Super League Gaming (Nasdaq: SLGG), a competitive video gaming and esports entertainment platform for everyday players, has launched Virtualis Studios. Virtualis is a fully virtual production studio providing proprietary, state-of-the-art, scalable solutions for video, television, and branded content.
Virtualis Studios’ was developed through years of broadcasting multi-location esports events. Whether for the creation and broadcast of premium content, or for monitoring productions from remote locations, Virtualis Studios supports a broad spectrum of critical needs in today’s production environment.
The program is a broadcast solution that allows simultaneous gameplay and cam feeds to be live streamed. Virtualis Studios integrate multiple tech solutions to so projects can be produced and monitored on a partially- or fully-remote basis.
How it works for esports
The proprietary infrastructure already supports multiple, concurrent virtual control rooms. They can be fully operational at any given time, with limitless scalability compared to what is possible within a physical studio and on-site control room.
“We created Virtualis Studios based on the rapidly increasing demand for premium video across the pandemic-beleaguered production landscape,” says Matt Edelman, CCO of Super League. “While there are individual off-the-shelf software products that address certain aspects of remote production quite well, we have found that production companies need a solution that can do everything well, with flexibility and creativity that applies across production types.”
What do you need to manage?
With a proprietary approach, Virtualis’ team of broadcast professionals makes it possible to manage everything from on-camera talent internet connections (and possible latency issues) to real-time single or multi-party communications, broadcast-grade graphics packages, integration of data and social media feeds, simultaneous international video sources, and more, all without a physical control room.

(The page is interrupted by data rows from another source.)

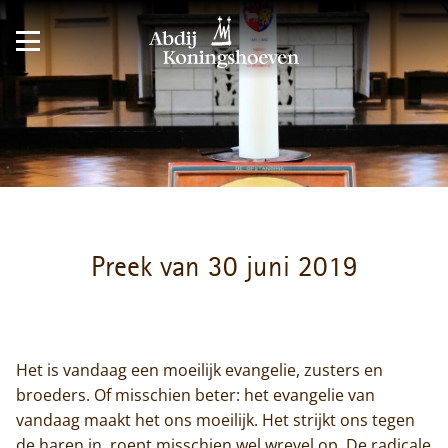
Preek van 30 juni 2019
Het is vandaag een moeilijk evangelie, zusters en
broeders. Of misschien beter: het evangelie van
vandaag maakt het ons moeilijk. Het strijkt ons tegen
de haren in, roept misschien wel wrevel op. De radicale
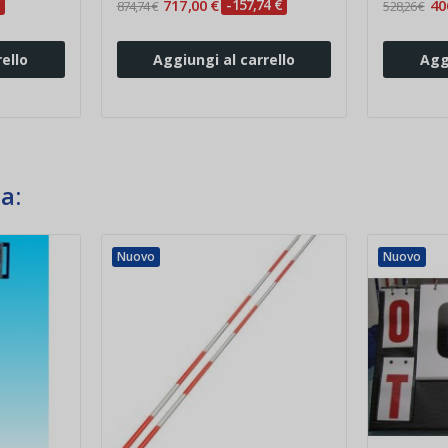
717,00 €
-157,74 €
40
874,74 €
528,26 €
ello
Aggiungi al carrello
Agg
a:
Nuovo
Nuovo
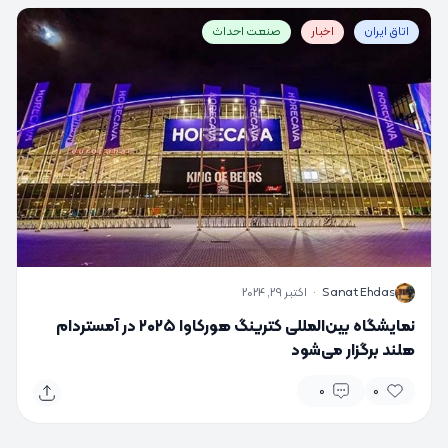
اتاق ایران
اخبار
صنعت احداث
S
Sanat Ehdas
·
اکتبر 29, 2024
نمایشگاه بین‌المللی کترینگ هورکاوا ۲۰۲۵ در آمستردام
هلند برگزار می‌شود
0
0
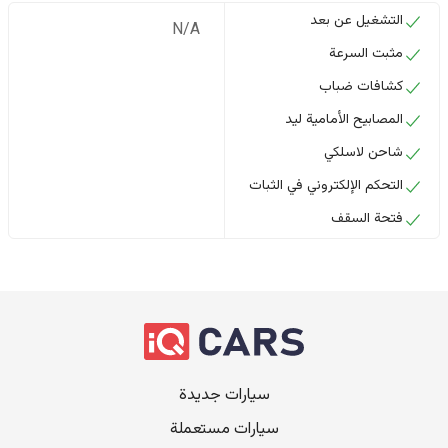
التشغيل عن بعد
N/A
مثبت السرعة
كشافات ضباب
المصابيح الأمامية ليد
شاحن لاسلكي
التحكم الإلكتروني في الثبات
فتحة السقف
سيارات جديدة
سيارات مستعملة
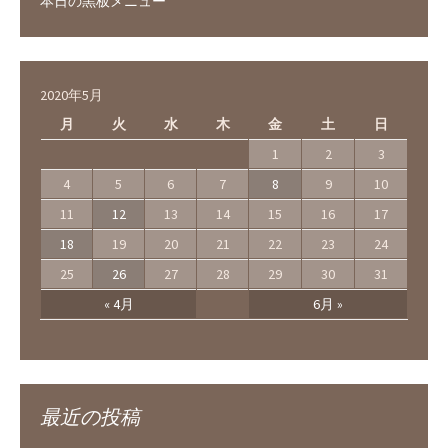
本日の黒板メニュー
2020年5月
月
火
水
木
金
土
日
1
2
3
4
5
6
7
8
9
10
11
12
13
14
15
16
17
18
19
20
21
22
23
24
25
26
27
28
29
30
31
« 4月
6月 »
最近の投稿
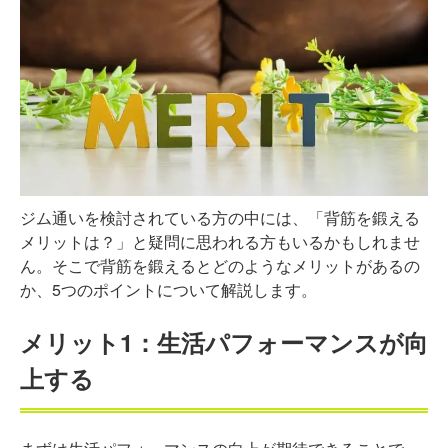
ジム通いを検討されている方の中には、「背筋を鍛える
メリットは？」と疑問に思われる方もいるかもしれませ
ん。そこで背筋を鍛えるとどのようなメリットがあるの
か、5つのポイントについて解説します。
メリット1：生活パフォーマンスが向
上する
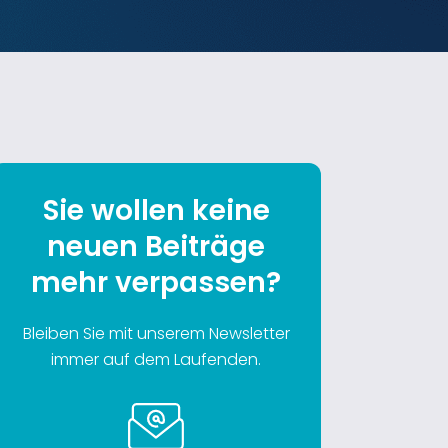
Sie wollen keine
neuen Beiträge
mehr verpassen?
Bleiben Sie mit unserem Newsletter
immer auf dem Laufenden.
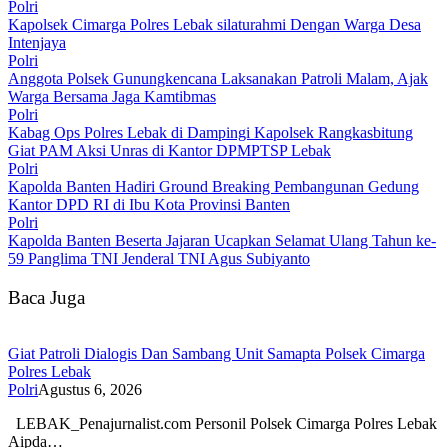
Polri
Kapolsek Cimarga Polres Lebak silaturahmi Dengan Warga Desa
Intenjaya
Polri
Anggota Polsek Gunungkencana Laksanakan Patroli Malam, Ajak
Warga Bersama Jaga Kamtibmas
Polri
Kabag Ops Polres Lebak di Dampingi Kapolsek Rangkasbitung
Giat PAM Aksi Unras di Kantor DPMPTSP Lebak
Polri
Kapolda Banten Hadiri Ground Breaking Pembangunan Gedung
Kantor DPD RI di Ibu Kota Provinsi Banten
Polri
Kapolda Banten Beserta Jajaran Ucapkan Selamat Ulang Tahun ke-
59 Panglima TNI Jenderal TNI Agus Subiyanto
Baca Juga
Giat Patroli Dialogis Dan Sambang Unit Samapta Polsek Cimarga
Polres Lebak
Polri
Agustus 6, 2026
LEBAK_Penajurnalist.com Personil Polsek Cimarga Polres Lebak
Aipda…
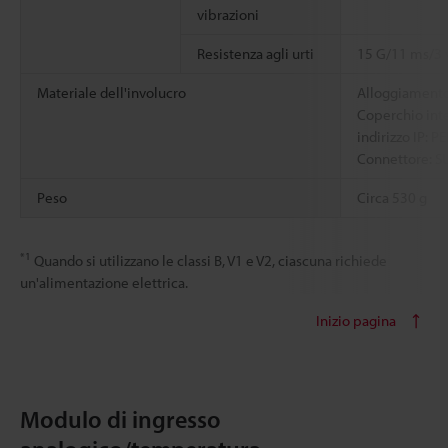
vibrazioni
Resistenza agli urti
15 G/11 ms/3 v
Materiale dell'involucro
Alloggiament
Coperchio int
indirizzo IP: PE
Connettore: S
Peso
Circa 530 g
*1
Quando si utilizzano le classi B, V1 e V2, ciascuna richiede
un'alimentazione elettrica.
Inizio pagina
Modulo di ingresso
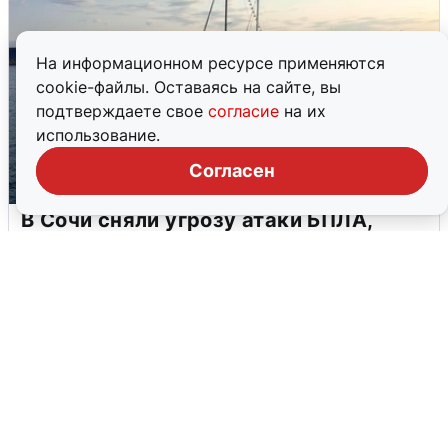
На информационном ресурсе применяются
cookie-файлы. Оставаясь на сайте, вы
подтверждаете свое
согласие
на их
использование.
Согласен
В Сочи сняли угрозу атаки БПЛА,
аэропорт закрыт
6 августа
0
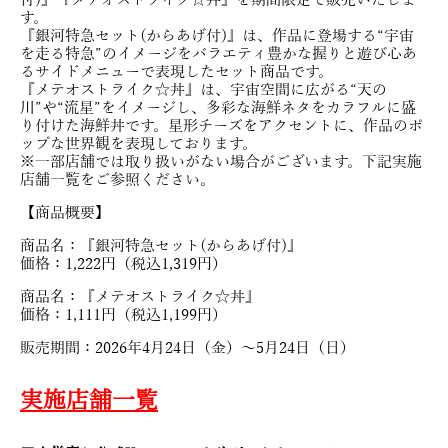
付)』『メテオストライク☆丼』を期間限定で販売いたしま
す。
『銀河特急セット(からあげ付)』は、作品に登場する“宇宙
を走る特急”のイメージをバラエティ豊かな握りと遊び心あ
るサイドメニューで表現したセット商品です。
『メテオストライク☆丼』は、宇宙空間に広がる“天の
川”や“流星”をイメージし、多彩な海鮮ネタをカラフルに盛
り付けた海鮮丼です。星形チーズをアクセントに、作品のポ
ップな世界観を表現しております。
※一部店舗では取り扱いがない場合がございます。下記実施
店舗一覧をご参照ください。
【商品概要】
商品名：『銀河特急セット(からあげ付)』
価格：1,222円（税込1,319円）
商品名：『メテオストライク☆丼』
価格：1,111円（税込1,199円）
販売期間：2026年4月24日（金）〜5月24日（日）
実施店舗一覧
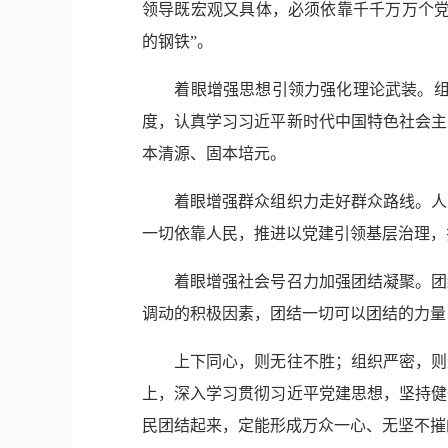
领导既宏观又具体，必须依靠千千万万个党
的钢铁”。
着眼增强思想引领力强化理论武装。组织是
度，认真学习习近平新时代中国特色社会主
本清源、固本培元。
着眼增强群众组织力走好群众路线。人民
一切依靠人民，推进以党建引领基层治理，
着眼增强社会号召力加强团结凝聚。团结
调动的积极因素，团结一切可以团结的力量
上下同心，则无往不胜；组织严密，则无
上，深入学习贯彻习近平党建思想，坚持健
民团结起来，定能形成万众一心、无坚不摧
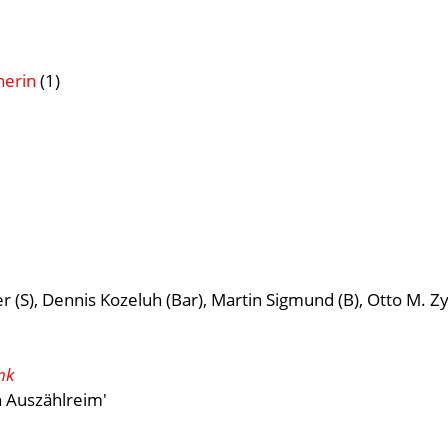
herin
(1)
er (S), Dennis Kozeluh (Bar), Martin Sigmund (B), Otto M. Zy
nk
n Auszählreim'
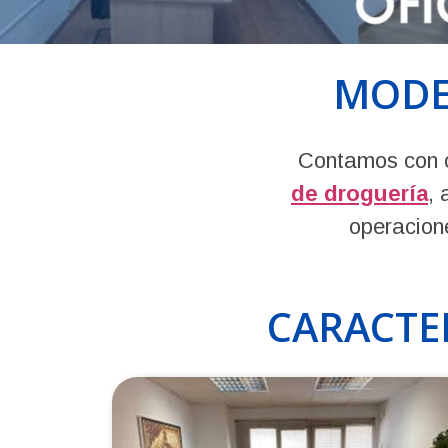
MODE
Contamos con o
de droguería
, 
operacion
CARACTER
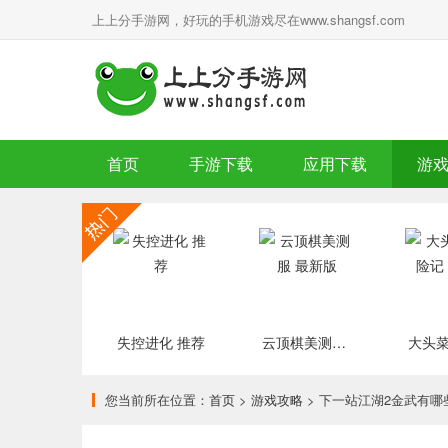
上上分手游网，好玩的手机游戏尽在www.shangsf.com
首页
手游下载
应用下载
游
失控进化 推荐
云顶棋美测服 最新版
您当前所在位置：
首页
>
游戏攻略
> 下一站江湖2金武有哪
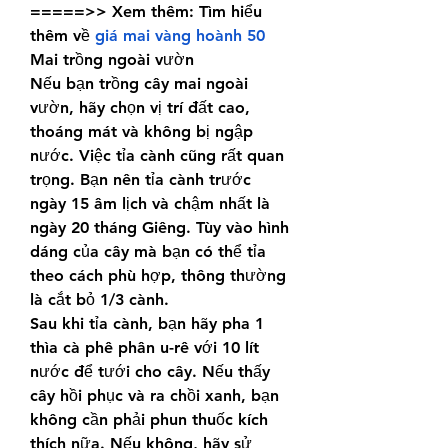
=====>> Xem thêm: Tìm hiểu 
thêm về 
giá mai vàng hoành 50
Mai trồng ngoài vườn
Nếu bạn trồng cây mai ngoài 
vườn, hãy chọn vị trí đất cao, 
thoáng mát và không bị ngập 
nước. Việc tỉa cành cũng rất quan 
trọng. Bạn nên tỉa cành trước 
ngày 15 âm lịch và chậm nhất là 
ngày 20 tháng Giêng. Tùy vào hình 
dáng của cây mà bạn có thể tỉa 
theo cách phù hợp, thông thường 
là cắt bỏ 1/3 cành.
Sau khi tỉa cành, bạn hãy pha 1 
thìa cà phê phân u-rê với 10 lít 
nước để tưới cho cây. Nếu thấy 
cây hồi phục và ra chồi xanh, bạn 
không cần phải phun thuốc kích 
thích nữa. Nếu không, hãy sử 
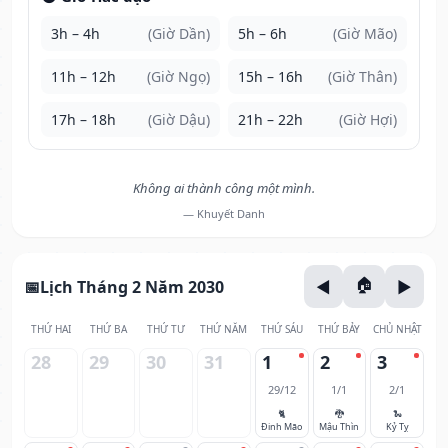
3h – 4h
(Giờ Dần)
5h – 6h
(Giờ Mão)
11h – 12h
(Giờ Ngọ)
15h – 16h
(Giờ Thân)
17h – 18h
(Giờ Dậu)
21h – 22h
(Giờ Hợi)
Không ai thành công một mình.
— Khuyết Danh
Lịch Tháng 2 Năm 2030
THỨ HAI
THỨ BA
THỨ TƯ
THỨ NĂM
THỨ SÁU
THỨ BẢY
CHỦ NHẬT
28
29
30
31
1
2
3
29/12
1/1
2/1
🐈
🐉
🐍
Đinh Mão
Mậu Thìn
Kỷ Tỵ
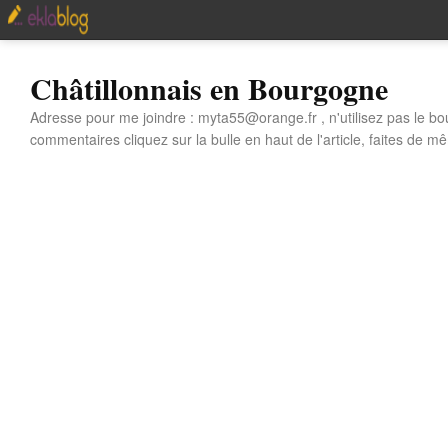
Châtillonnais en Bourgogne
Adresse pour me joindre : myta55@orange.fr , n'utilisez pas le bo
commentaires cliquez sur la bulle en haut de l'article, faites de mê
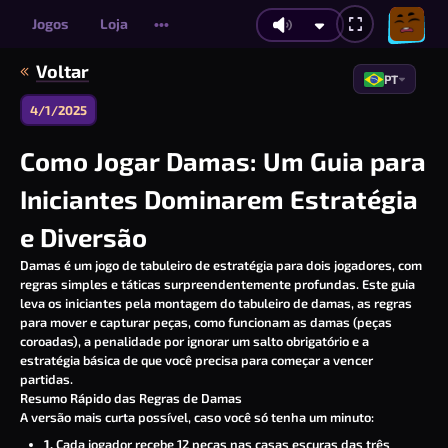
Jogos
Loja
•••
Voltar
PT
4/1/2025
Como Jogar Damas: Um Guia para
Iniciantes Dominarem Estratégia
e Diversão
Damas
é um jogo de tabuleiro de estratégia para dois jogadores, com
regras simples e táticas surpreendentemente profundas. Este guia
leva os iniciantes pela montagem do tabuleiro de damas, as regras
para mover e capturar peças, como funcionam as damas (peças
coroadas), a penalidade por ignorar um salto obrigatório e a
estratégia básica de que você precisa para começar a vencer
partidas.
Resumo Rápido das Regras de Damas
A versão mais curta possível, caso você só tenha um minuto:
1.
Cada jogador recebe 12 peças nas casas escuras das três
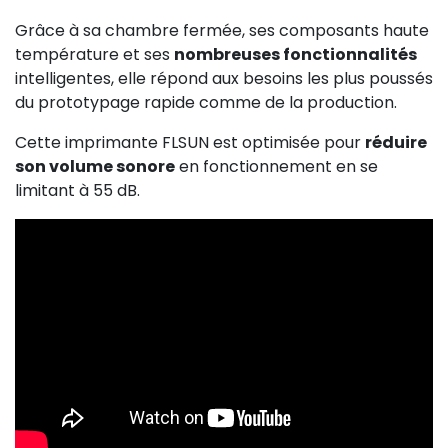
Grâce à sa chambre fermée, ses composants haute
température et ses
nombreuses fonctionnalités
intelligentes, elle répond aux besoins les plus poussés
du prototypage rapide comme de la production.
Cette imprimante FLSUN est optimisée pour
réduire
son volume sonore
en fonctionnement en se
limitant à 55 dB.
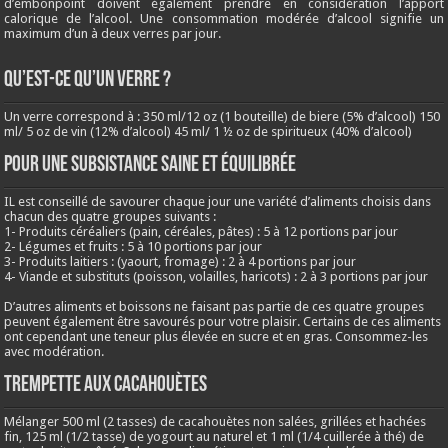
d’embonpoint doivent également prendre en considération l’apport
calorique de l’alcool. Une consommation modérée d’alcool signifie un
maximum d’un à deux verres par jour.
QU’EST-CE QU’UN VERRE ?
Un verre correspond à : 350 ml/12 oz (1 bouteille) de biere (5% d’alcool) 150
ml/ 5 oz de vin (12% d’alcool) 45 ml/ 1 ½ oz de spiritueux (40% d’alcool)
Pour une subsistance saine et équilibrée
IL est conseillé de savourer chaque jour une variété d’aliments choisis dans
chacun des quatre groupes suivants :
1- Produits céréaliers (pain, céréales, pâtes) : 5 à 12 portions par jour
2- Légumes et fruits : 5 à 10 portions par jour
3- Produits laitiers : (yaourt, fromage) : 2 à 4 portions par jour
4- Viande et substituts (poisson, volailles, haricots) : 2 à 3 portions par jour
D’autres aliments et boissons ne faisant pas partie de ces quatre groupes
peuvent également être savourés pour votre plaisir. Certains de ces aliments
ont cependant une teneur plus élevée en sucre et en gras. Consommez-les
avec modération.
Trempette aux cacahouètes
Mélanger 500 ml (2 tasses) de cacahouètes non salées, grillées et hachées
fin, 125 ml (1/2 tasse) de yogourt au naturel et 1 ml (1/4 cuillerée à thé) de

“Virtualis Studios already had a vast amount of experience evaluating, testing, and integrating dozens of technologies for both traditional and REMI workflows well before COVID-19 hit,” says Brian Gramo, Head of Virtualis Studios and SuperLeagueTV. “Our success has come from designing the right mix of solutions for each project, and building proprietary workflows that inspire confidence among every member of the production crew, any executive who needs oversight via our remote multi-views, and all on-camera talent, from wherever they may be located.”
Super League’s existing esports platform works with more than a dozen titles. It offers players the ability to create gameplay-driven experiences, to watch live streamed broadcasts and highlights, and the chance to compete in events across multiple skill levels.